* Exercise details *
Below are records with pictures in them; print them exactly, omitting the pictures.

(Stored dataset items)
******
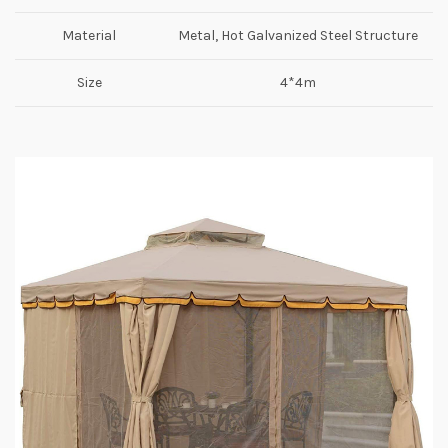
Material
Metal, Hot Galvanized Steel Structure
Size
4*4m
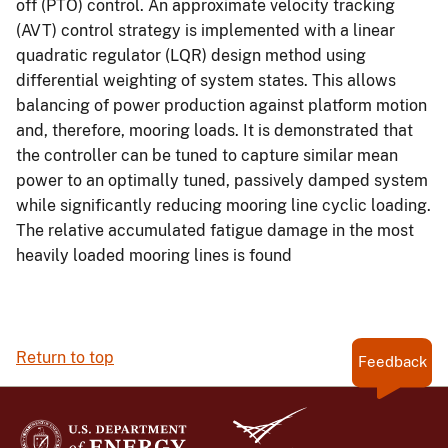
off (PTO) control. An approximate velocity tracking
(AVT) control strategy is implemented with a linear
quadratic regulator (LQR) design method using
differential weighting of system states. This allows
balancing of power production against platform motion
and, therefore, mooring loads. It is demonstrated that
the controller can be tuned to capture similar mean
power to an optimally tuned, passively damped system
while significantly reducing mooring line cyclic loading.
The relative accumulated fatigue damage in the most
heavily loaded mooring lines is found
Return to top
Feedback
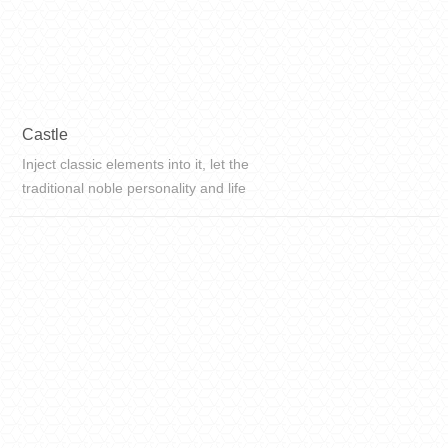
Castle
Inject classic elements into it, let the
traditional noble personality and life
taste continue to extend into it, and
get a new life. To create a classic
and fashionable space, the flexibility
and app...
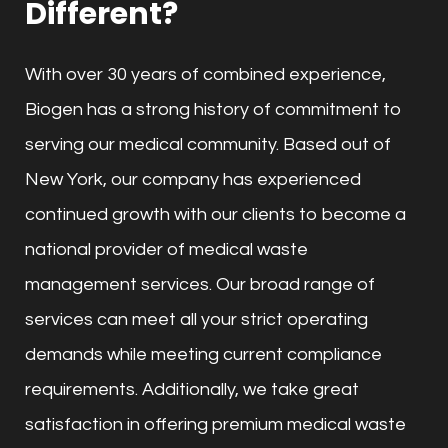
Different?
With over 30 years of combined experience,
Biogen has a strong history of commitment to
serving our medical community. Based out of
New York, our company has experienced
continued growth with our clients to become a
national provider of medical waste
management services. Our broad range of
services can meet all your strict operating
demands while meeting current compliance
requirements. Additionally, we take great
satisfaction in offering premium medical waste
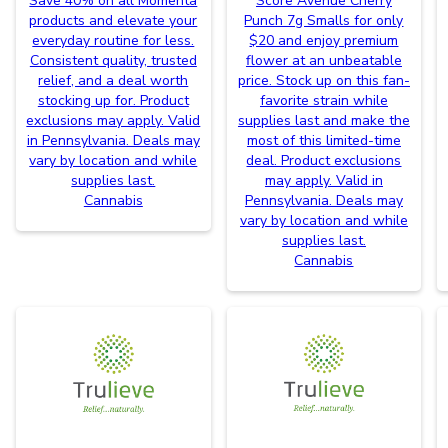
Save 40% on all Momenta
Score Avenue Cherry
products and elevate your
Punch 7g Smalls for only
everyday routine for less.
$20 and enjoy premium
Consistent quality, trusted
flower at an unbeatable
relief, and a deal worth
price. Stock up on this fan-
stocking up for. Product
favorite strain while
exclusions may apply. Valid
supplies last and make the
in Pennsylvania. Deals may
most of this limited-time
vary by location and while
deal. Product exclusions
supplies last.
may apply. Valid in
Cannabis
Pennsylvania. Deals may
vary by location and while
supplies last.
Cannabis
******
* Solution to this task *
Material
Metal, Hot Galvanized Steel Structure
Size
4*4m
off (PTO) control. An approximate velocity tracking
(AVT) control strategy is implemented with a linear
quadratic regulator (LQR) design method using
differential weighting of system states. This allows
balancing of power production against platform motion
and, therefore, mooring loads. It is demonstrated that
the controller can be tuned to capture similar mean
power to an optimally tuned, passively damped system
while significantly reducing mooring line cyclic loading.
The relative accumulated fatigue damage in the most
heavily loaded mooring lines is found
Return to top
Feedback
Castle
Inject classic elements into it, let the
traditional noble personality and life
taste continue to extend into it, and
get a new life. To create a classic
and fashionable space, the flexibility
and app...
Different?
With over 30 years of combined experience,
Biogen has a strong history of commitment to
serving our medical community. Based out of
New York, our company has experienced
continued growth with our clients to become a
national provider of medical waste
management services. Our broad range of
services can meet all your strict operating
demands while meeting current compliance
requirements. Additionally, we take great
satisfaction in offering premium medical waste
Save 40% on all Momenta
Score Avenue Cherry
products and elevate your
Punch 7g Smalls for only
everyday routine for less.
$20 and enjoy premium
Consistent quality, trusted
flower at an unbeatable
relief, and a deal worth
price. Stock up on this fan-
stocking up for. Product
favorite strain while
exclusions may apply. Valid
supplies last and make the
in Pennsylvania. Deals may
most of this limited-time
vary by location and while
deal. Product exclusions
supplies last.
may apply. Valid in
Cannabis
Pennsylvania. Deals may
vary by location and while
supplies last.
Cannabis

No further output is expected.